KEY WORD: Inclusion, Language of signals, acquisition of the LIBRAS, cognition.

1- INTRODUÇÃO

Desde muito tempo a educação dos surdos tem se pautado em uma pedagogia normalizadora, que visa apenas o sujeito biológico com suas percas auditivas medidas em decibéis e os mesmos encontravam-se perdidos em salas de recursos e/ou especiais sem serem de fato compreendidos/incluídos. A única preocupação era humanizá-los através da fala (oral), como sendo este o único meio de fazê-los humanos, ou aceitáveis perante uma sociedade um tanto racista e preconceituosa. Deu-se tanto valor a voz que negou/furtou-lhes a vez.

Felizmente, a história tem tomado outros rumos. Hoje se fala em Pedagogia surda, bilingüismo, estudos surdos, estudos multiculturais, que descentraliza da deficiência e focaliza no sujeito, que não é a deficiência ambulante.

Diante desses novos discursos e práticas, iniciamos, no inicio do corrente ano letivo, o projeto “Escola Polo Bilíngue: Direito à Igualdade” que emergiu da necessidade dos que a eles se destina e da inquietação de seus autores, Katiuscia Gomes Barbosa Olmo e eu, Ademilson Dias Ferreira, que vem pesquisando e formulando-o desde 2006, quando já se evidenciava o descaso/desconhecimento quanto à educação dos surdos no Município Linhares, Estado Espírito Santo.

=== TRECHO DE DADOS ===
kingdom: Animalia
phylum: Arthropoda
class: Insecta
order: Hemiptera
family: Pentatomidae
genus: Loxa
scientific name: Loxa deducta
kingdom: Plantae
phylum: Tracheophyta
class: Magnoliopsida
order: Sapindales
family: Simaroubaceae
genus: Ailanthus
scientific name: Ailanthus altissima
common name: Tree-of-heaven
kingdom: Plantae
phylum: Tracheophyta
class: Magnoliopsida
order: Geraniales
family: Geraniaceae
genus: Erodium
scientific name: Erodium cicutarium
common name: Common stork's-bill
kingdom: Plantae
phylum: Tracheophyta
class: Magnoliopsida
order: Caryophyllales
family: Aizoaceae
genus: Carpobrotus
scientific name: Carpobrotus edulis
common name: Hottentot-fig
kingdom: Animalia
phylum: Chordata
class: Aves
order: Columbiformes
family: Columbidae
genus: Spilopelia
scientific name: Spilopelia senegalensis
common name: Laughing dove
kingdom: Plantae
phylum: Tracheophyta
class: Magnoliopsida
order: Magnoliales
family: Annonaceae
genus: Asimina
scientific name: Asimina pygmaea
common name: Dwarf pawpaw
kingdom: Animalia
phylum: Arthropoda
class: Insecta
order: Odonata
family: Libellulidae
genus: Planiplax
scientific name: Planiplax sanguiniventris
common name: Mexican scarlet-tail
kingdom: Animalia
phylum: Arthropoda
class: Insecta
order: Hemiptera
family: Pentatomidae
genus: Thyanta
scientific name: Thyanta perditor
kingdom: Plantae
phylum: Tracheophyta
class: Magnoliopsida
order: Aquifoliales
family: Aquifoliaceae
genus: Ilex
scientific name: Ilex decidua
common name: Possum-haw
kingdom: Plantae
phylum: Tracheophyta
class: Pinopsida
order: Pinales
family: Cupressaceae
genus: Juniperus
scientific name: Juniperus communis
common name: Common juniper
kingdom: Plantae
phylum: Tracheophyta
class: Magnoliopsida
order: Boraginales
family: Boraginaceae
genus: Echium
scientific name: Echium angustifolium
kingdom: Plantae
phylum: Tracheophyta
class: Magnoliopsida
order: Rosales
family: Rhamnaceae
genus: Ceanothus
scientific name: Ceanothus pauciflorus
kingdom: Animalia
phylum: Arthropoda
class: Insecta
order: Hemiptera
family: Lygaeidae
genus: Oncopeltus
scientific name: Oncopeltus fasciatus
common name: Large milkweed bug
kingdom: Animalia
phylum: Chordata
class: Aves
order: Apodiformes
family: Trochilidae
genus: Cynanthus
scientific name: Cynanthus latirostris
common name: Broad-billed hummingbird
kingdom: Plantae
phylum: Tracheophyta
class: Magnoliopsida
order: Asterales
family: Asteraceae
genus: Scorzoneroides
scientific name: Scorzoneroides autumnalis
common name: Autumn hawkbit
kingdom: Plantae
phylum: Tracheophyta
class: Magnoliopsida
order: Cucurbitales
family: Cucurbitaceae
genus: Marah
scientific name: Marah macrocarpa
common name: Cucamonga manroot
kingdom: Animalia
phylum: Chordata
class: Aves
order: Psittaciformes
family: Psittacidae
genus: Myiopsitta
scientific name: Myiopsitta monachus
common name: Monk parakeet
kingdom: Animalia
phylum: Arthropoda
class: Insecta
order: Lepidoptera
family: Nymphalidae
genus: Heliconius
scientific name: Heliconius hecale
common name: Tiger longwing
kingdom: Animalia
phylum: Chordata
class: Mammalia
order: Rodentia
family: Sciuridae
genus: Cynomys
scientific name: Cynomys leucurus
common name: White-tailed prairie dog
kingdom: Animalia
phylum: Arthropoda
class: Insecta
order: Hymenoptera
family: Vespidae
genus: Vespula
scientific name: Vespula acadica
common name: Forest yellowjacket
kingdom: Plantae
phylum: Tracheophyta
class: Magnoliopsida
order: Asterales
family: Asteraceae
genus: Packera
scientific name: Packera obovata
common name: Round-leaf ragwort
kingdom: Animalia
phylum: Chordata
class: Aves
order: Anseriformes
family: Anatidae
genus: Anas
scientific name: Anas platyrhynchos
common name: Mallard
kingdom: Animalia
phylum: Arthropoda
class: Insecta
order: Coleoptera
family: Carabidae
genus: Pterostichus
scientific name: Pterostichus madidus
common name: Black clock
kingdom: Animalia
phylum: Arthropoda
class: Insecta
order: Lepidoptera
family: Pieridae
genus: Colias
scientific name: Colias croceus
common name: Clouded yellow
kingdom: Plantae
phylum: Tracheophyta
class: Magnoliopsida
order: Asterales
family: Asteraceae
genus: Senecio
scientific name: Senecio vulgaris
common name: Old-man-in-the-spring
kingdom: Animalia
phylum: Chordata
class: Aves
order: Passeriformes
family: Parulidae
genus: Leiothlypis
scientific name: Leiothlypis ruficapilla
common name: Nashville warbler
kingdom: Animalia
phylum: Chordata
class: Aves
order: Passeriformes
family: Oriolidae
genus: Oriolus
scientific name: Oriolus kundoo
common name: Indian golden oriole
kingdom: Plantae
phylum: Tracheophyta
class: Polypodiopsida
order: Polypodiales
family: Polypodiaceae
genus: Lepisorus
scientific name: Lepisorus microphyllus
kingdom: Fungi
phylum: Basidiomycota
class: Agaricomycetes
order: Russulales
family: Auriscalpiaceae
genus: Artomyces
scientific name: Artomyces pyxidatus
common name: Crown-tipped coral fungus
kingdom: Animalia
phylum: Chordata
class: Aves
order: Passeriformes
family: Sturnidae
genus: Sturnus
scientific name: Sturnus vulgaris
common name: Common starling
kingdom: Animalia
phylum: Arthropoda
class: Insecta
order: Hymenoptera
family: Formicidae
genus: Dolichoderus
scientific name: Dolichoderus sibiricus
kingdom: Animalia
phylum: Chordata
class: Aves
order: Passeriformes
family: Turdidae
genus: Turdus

=== SUA TAREFA ===
Continue o texto sobre a educação dos surdos a partir da última frase apresentada. Os registros não têm nenhuma relação com o texto.

=== RESPOSTA ===
Ancorados no Decreto lei 5.626/05, que trata sobre a LIBRAS e dá outras providências, e nas novas Políticas Nacionais de Educação Especial numa Perspectiva de Educação Inclusiva (PNEES, 2008), o projeto propõe uma reestruturação da política de educação de surdos neste município, com o intuito de assegurar a especificidade da educação bicultural e bilíngue para a comunidade surda local, respeitando sua singularidade linguística no processo ensino-aprendizagem, contribuindo para a minimização/eliminação das desigualdades sócio-educacionais existentes entre as comunidades de surdos e ouvintes, proporcionando um ambiente linguístico que favoreça a aquisição dos conhecimentos científicos por meio da LIBRAS.

A quantidade de surdos residentes no município de Linhares, o número restrito de profissionais habilitados, bem como a historicidade da educação dos surdos, a superficialização e desdém em que este tema tem sido tratado, as mudanças propostas pelas legislações vigentes e ainda o avanço sócio-cognitivo apresentado pelos mesmos, bem como a construção sistematizada de seus conhecimentos através da LIBRAS, por si só justifica tal trabalho.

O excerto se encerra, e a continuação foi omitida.